In the end, through much prayer and seeking, I did two very simple things.  First, I told a trusted friend what was going on in my heart.  She is a good friend.  She didn’t judge or think less of me, but simply promised to pray and to be a sounding board when I needed it.  Secondly, I began to pray for the man and his family.  I had learned a few small details about his wife’s struggles, so I prayed for her.  At first, I had to beg God to help me mean it because the words were bitter on my tongue.  It didn’t take long before I really meant it though.  I prayed blessings on them.  I prayed for their children to be blessed.  I prayed for their romantic love to blossom and grow.  Lastly I prayed that God would help me see this man as my brother and his wife as my sister.  I asked God to help me love them in a way that is consistent with the family of God.

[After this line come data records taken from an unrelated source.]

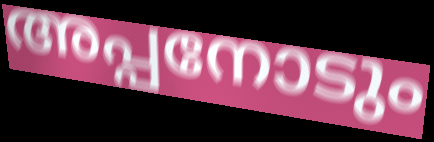
അപ്പനോടും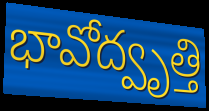
భావోద్వృత్తి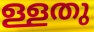
ള്ളതുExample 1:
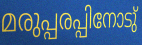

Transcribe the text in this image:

മരുപ്പരപ്പിനോടു്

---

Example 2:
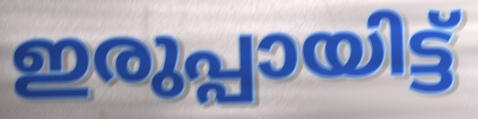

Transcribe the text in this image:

ഇരുപ്പായിട്ട്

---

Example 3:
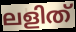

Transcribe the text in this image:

ലളിത്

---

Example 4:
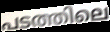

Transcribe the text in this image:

പടത്തിലെ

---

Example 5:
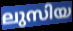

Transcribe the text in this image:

ലുസിയ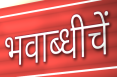
भवाब्धीचें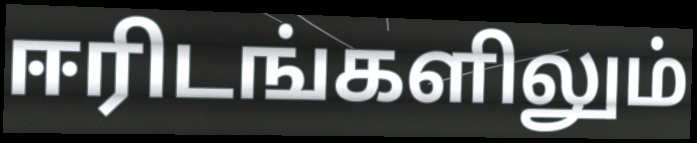
ஈரிடங்களிலும்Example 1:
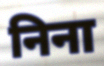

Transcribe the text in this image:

निना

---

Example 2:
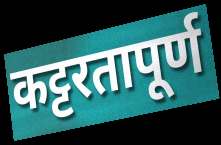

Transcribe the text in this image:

कट्टरतापूर्ण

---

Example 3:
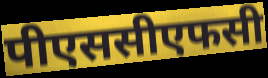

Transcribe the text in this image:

पीएससीएफसी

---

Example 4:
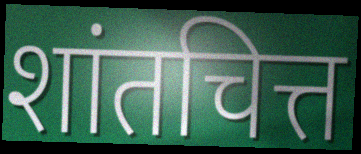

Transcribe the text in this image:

शांतचित्त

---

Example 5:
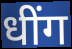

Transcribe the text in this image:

धींग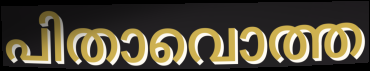
പിതാവൊത്ത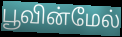
பூவின்மேல்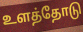
உளத்தோடுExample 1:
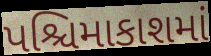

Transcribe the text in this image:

પશ્ચિમાકાશમાં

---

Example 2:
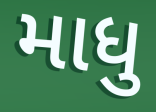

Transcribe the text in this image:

માધુ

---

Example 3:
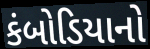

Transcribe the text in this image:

કંબોડિયાનો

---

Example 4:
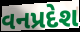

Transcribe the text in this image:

વનપ્રદેશ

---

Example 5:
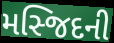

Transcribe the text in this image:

મસ્જિદની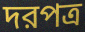
দরপত্র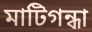
মাটিগন্ধাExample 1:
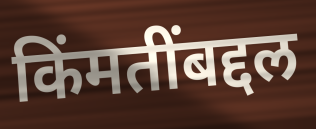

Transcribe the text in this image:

किंमतींबद्दल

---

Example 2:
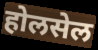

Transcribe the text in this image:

होलसेल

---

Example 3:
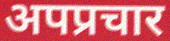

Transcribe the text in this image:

अपप्रचार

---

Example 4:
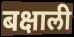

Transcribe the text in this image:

बक्षाली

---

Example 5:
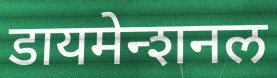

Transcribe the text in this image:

डायमेन्शनल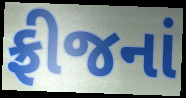
ફ્રીજનાં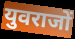
युवराजों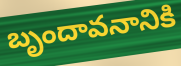
బృందావనానికి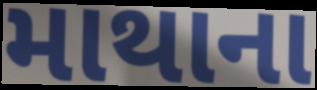
માથાનાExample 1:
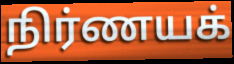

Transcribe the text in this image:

நிர்ணயக்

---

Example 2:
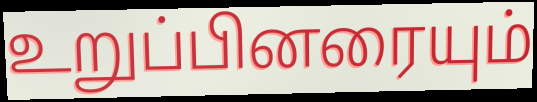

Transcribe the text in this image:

உறுப்பினரையும்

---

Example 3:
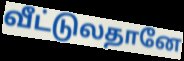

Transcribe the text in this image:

வீட்டுலதானே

An amazing thing happened during this process.  The Lord replaced my feelings of disappointment and frustration with warmth and genuine concern. When I saw his family together, playing and goofing off, I felt my prayers being answered.  I began to interact with him as I do with my own brother.  I stopped idealizing him and even noticed a few of his flaws.  While I still admire him, I can now see specifically why we wouldn’t be a good match.

I am so thankful that God allowed me to experience this struggle.  Since that time, I have applied the lesson learned in countless ways.  There have been other times when a married man has caught my attention, but by immediately catching myself and praying for him in the same ways, I have kept the emotions in check and gained a brother.  A woman who greatly intimidated me at one time is now a beloved friend because I asked God to help me see her as my sister in Christ, was able to see her struggles, and then prayed earnestly for God to heal her wounds.  When I look at her now, all I see is a tender-hearted woman who simply wants to be loved and valued.

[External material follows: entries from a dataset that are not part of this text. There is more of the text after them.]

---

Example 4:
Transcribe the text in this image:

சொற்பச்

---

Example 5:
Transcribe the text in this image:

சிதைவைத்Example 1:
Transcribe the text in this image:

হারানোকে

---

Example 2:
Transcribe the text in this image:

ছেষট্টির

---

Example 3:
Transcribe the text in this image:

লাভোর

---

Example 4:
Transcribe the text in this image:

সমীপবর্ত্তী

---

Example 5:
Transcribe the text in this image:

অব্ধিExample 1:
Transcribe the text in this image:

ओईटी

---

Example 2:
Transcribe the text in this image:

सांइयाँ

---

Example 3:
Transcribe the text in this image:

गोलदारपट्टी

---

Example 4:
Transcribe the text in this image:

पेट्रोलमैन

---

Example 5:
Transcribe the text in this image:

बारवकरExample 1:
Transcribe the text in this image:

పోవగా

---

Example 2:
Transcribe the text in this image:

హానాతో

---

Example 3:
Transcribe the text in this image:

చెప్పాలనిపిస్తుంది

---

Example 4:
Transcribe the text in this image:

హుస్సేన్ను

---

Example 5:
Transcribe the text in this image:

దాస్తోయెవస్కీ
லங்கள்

I will take this lesson into marriage one day.  I hear that just because you say “I do”, it doesn’t mean you never notice another person again.  If unwanted feelings come up, I plan to share them with a trusted friend and pray to see the man as my brother. As I write these thoughts, the prayer comes to mind:  Lord, help me to see all men (other than the man You have for me to marry) as my brothers. I also pray now that God will give me compassion and understanding if I ever notice that the man I marry is having a similar struggle and not take it personally.

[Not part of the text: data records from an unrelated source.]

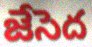
జేసెదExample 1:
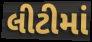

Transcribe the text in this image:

લીટીમાં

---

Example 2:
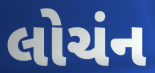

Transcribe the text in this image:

લોચંન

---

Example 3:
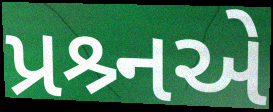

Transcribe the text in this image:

પ્રશ્ર્નએ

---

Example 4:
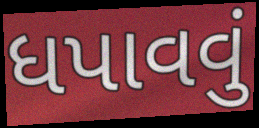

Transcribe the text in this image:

ધપાવવું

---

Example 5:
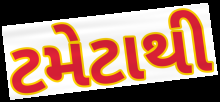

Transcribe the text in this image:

ટમેટાથી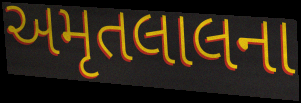
અમૃતલાલના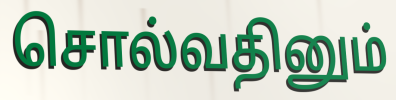
சொல்வதினும்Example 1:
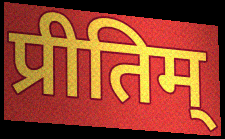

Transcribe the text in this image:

प्रीतिम्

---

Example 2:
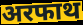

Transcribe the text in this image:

अरफाथ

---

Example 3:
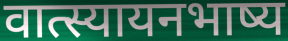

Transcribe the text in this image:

वात्स्यायनभाष्य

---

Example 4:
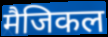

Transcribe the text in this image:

मैजिकल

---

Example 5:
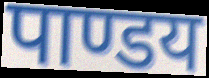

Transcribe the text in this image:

पाण्डय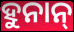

The funny thing is that the married man I had idealized had character traits that I was trying to develop in myself.  He wasn’t a good partner for me, but a vision I hope to achieve personally.  He was kind to all, a good leader, humble, intelligent without being off-putting, and so on.  The man God has for me is likely to have a different style than mine, so that we complement one another and fit together beautifully.  Today I am blessed to know a man who is kind to all, humble, thoughtful, and quick-witted without being demeaning.  He leads quietly, without appearing to stand out front, living as an example that others can follow.  He leads by making choices that are full of integrity and grace.  While I tend to be emotional and on-the-move, he is as steady and stable as a rock.  And, praise God, he is somehow single and in love with me.